There's a NYT column by Krugman claiming that interest rate policies are not to be blamed for the crisis because both Canada and the US followed the same policy and the former banking system remained sound. The conclusion is that the regulation of the banking system is necessary for the stability of the banking system.

I was wondering whether a comparison of Canada's and the US's banking and monetary policies is available, highlighting sources of moral hazard specific to the US system which hampered the long run stability of US banks. Potential culprits: affordable housing policie, bailout expectations, FDIC insurance, I really don't know anything about Canada.

Did, moreover, Canada experience signs of an unsustainable boom in the last years (home price appreciation, equity extraction, low savings, high debt ratios...)?

Sorry again for the OT, but I do think it's an interesting issue.

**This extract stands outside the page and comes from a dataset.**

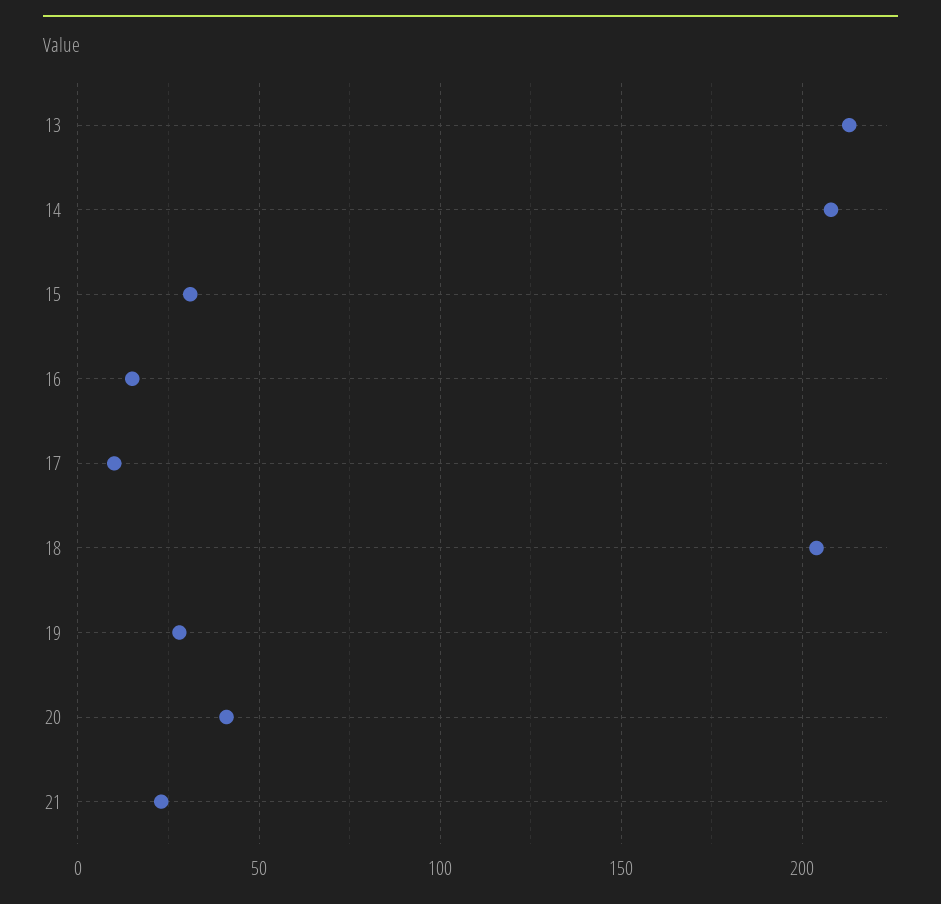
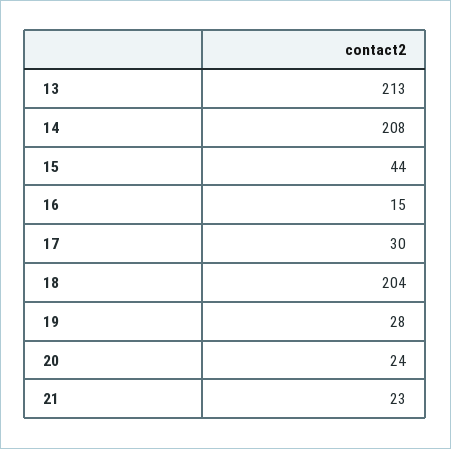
15: 30 -> 44
17: 10 -> 30
20: 40 -> 24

Washington is an "island of not awful surrounded by a sea of awfulness"? I believe that D.C. has a higher unemployment rate than any of the jurisdictions immediately adjacent to it, such as Fairfax County where GMU is located.

The sparsely populated High Plains and Rocky Mountain states have lots of ag and commodity production, whose prices have been up recently, although they could easily fall again in the near future. This is pretty weak recalculation stuff: unemployed workers in Michigan and Ohio and California should flock to North Dakota in mass numbers?

Come on Barkley, try a little charity in your readings. I clearly meant by "Washington" the greater DC area, not the District itself.

And the point about recalculation was NOT that people should move to where unemployment rates are lower. That misunderstands the issues. The point was that the quick and dramatic rise in unemployment rates, especially in places hit by the housing bubble and the auto industry, was ITSELF the process of recalculation by which labor was being shifted away from some areas and (hopefully!) toward others.

The rising unemployment is/was part of the recalculation process.

But Steve, the issue is the rise of aggregate unemployment, which somehow this recalculation argument is supposed to explain without any resort to any naughty Keynesian drunkenness or aggregate blathering. We always have regional variations in unemployment, and while the current good performance of the High Plains and Rocky Mountain states is not so regular, Michigan has had the highest UR in the country for years, and the Washington suburbs have had lower URs than most places (including D.C. and some other parts of VA and MD) for years as well. New Orleans is a special recent case, of course.